Metadata-Version: 2.4
Name: Datagenkit
Version: 0.1.1
Summary: A local Image Dataset Generator using smart augmentations and MobileNetV2 filtering.
Author: Jayavardhan
Classifier: Programming Language :: Python :: 3
Classifier: License :: OSI Approved :: MIT License
Classifier: Operating System :: OS Independent
Requires-Python: >=3.8
Description-Content-Type: text/markdown
License-File: LICENSE
Requires-Dist: torch
Requires-Dist: torchvision
Requires-Dist: albumentations
Requires-Dist: opencv-python-headless
Requires-Dist: scikit-learn
Requires-Dist: Pillow
Requires-Dist: tqdm
Requires-Dist: numpy<2
Requires-Dist: huggingface-hub
Requires-Dist: rembg[cpu]
Dynamic: author
Dynamic: classifier
Dynamic: description
Dynamic: description-content-type
Dynamic: license-file
Dynamic: requires-dist
Dynamic: requires-python
Dynamic: summary

# DatagenKit

DatagenKit is a robust, production-quality Image Dataset Generator Python Library and Command Line Tool. It effortlessly expands a small set of user-provided seed images into a larger, high-quality synthetic dataset using LLM-guided Generative Expansion, advanced Background Removal, lightweight geometric augmentations, and MobileNetV2 feature-based semantic filtering.

## 🚀 Features
- **Generative AI Expansion**: Seamlessly connect to Hugging Face Cloud APIs (FLUX) to predictably synthesize entirely new structural variants from your base seeds.
- **Dynamic Prompt Engineering**: Intercept your base textual prompts and use LLaMA-3.2 to rewrite them into dozens of unique, rich scenarios automatically.
- **Intelligent Subject Isolation**: Uses U-2-Net (`rembg`) to optionally strip out backgrounds, ensuring your downstream models learn the subject and not the background (preventing shortcut learning).
- **Smart Augmentations**: Uses `albumentations` for geometric and photometric transformations natively on 4-channel transparent PNGs.
- **Pretrained Filtering**: Uses MobileNetV2 for feature extraction and Cosine Similarity to discard any unrealistic or overly-distorted augmentations.
- **Headless CLI & Library**: Designed natively for automated MLOps pipelines.

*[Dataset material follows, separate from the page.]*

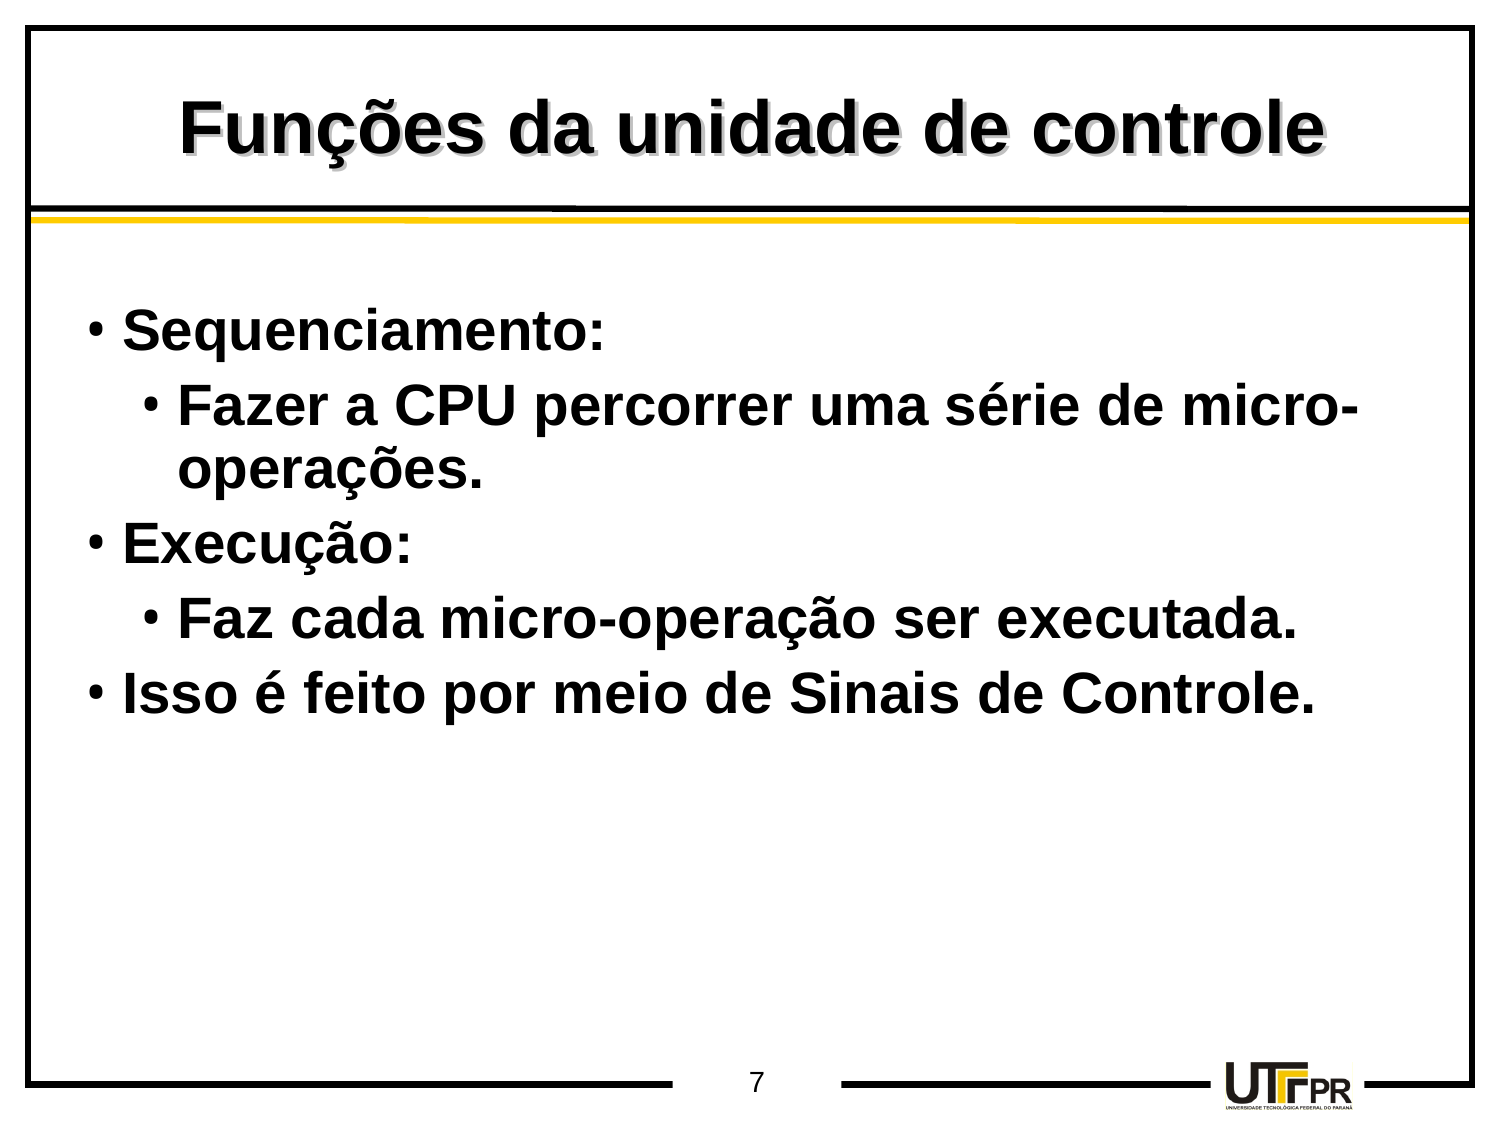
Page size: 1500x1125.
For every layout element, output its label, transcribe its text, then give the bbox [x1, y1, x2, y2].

picture [1225, 1062, 1353, 1110]
list Sequenciamento: Fazer a CPU percorrer uma série de micro-operações. Execução: Faz cada micro-operação ser executada. Isso é feito por meio de Sinais de Controle. [70, 292, 1421, 828]
title Funções da unidade de controle [29, 85, 1477, 180]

Completely terminal driven with a flexible Python API.

---

## 📦 Installation

To use DatagenKit globally as a CLI tool or import it into your Python environment, install it via pip:

```sh
# Clone the repository and install it globally
git clone <your-repo-url>
cd datagenkit
pip install -e .
```

*Note: DatagenKit installs `datagenkit` into your PATH automatically.*

---

## 💻 Usage: Command Line Interface (CLI)

DatagenKit provides a rich, deeply configurable CLI. You can view all available arguments anytime:
```sh
datagenkit --help
```

### Basic Generation (Augmentations & Filtering Only)
```sh
datagenkit --input-dir my_seed_images/ --output-dir generated_dataset/ --target-count 250
```

### Advanced Pipeline (AI Expansion + Background Removal)
```sh
datagenkit -i my_seed_images/ -o final_dataset/ -n 250 \
  --enable-isolation \
  --enable-ai \
  --hf-api-key "hf_your_token_here" \
  --ai-prompt "A highly detailed cat sitting on a rug" \
  --enable-dynamic-prompts
```

---

## 🐍 Usage: Python API

If you are building your own Python scripts, custom data-loaders, or Jupyter Notebooks, you can import DatagenKit directly:

```python
from datagenkit.pipeline import run_datagen_pipeline

# Run the complete, end-to-end dataset synthesizer
stats = run_datagen_pipeline(
    input_dir="my_seed_images/",
    output_dir="final_dataset/",
    target_count=250,
    similarity_threshold=0.75,
    
    # Advanced ML Features
    enable_isolation=True,      # Automatically remove backgrounds natively
    enable_ai=True,             # Generate new variants via FLUX API
    hf_api_key="hf_xxx",        # Your HuggingFace Token
    ai_prompt="A photo of a dog",
    enable_dynamic_prompts=True # Let LLaMA-3.2 enrich the prompt into variations
)

print(f"Generation Complete! Stats: {stats}")
```

## 🛠 Prerequisites

- Python >= 3.8
- A Hugging Face account & Access Token (Only required if you enable AI Expansion capabilities).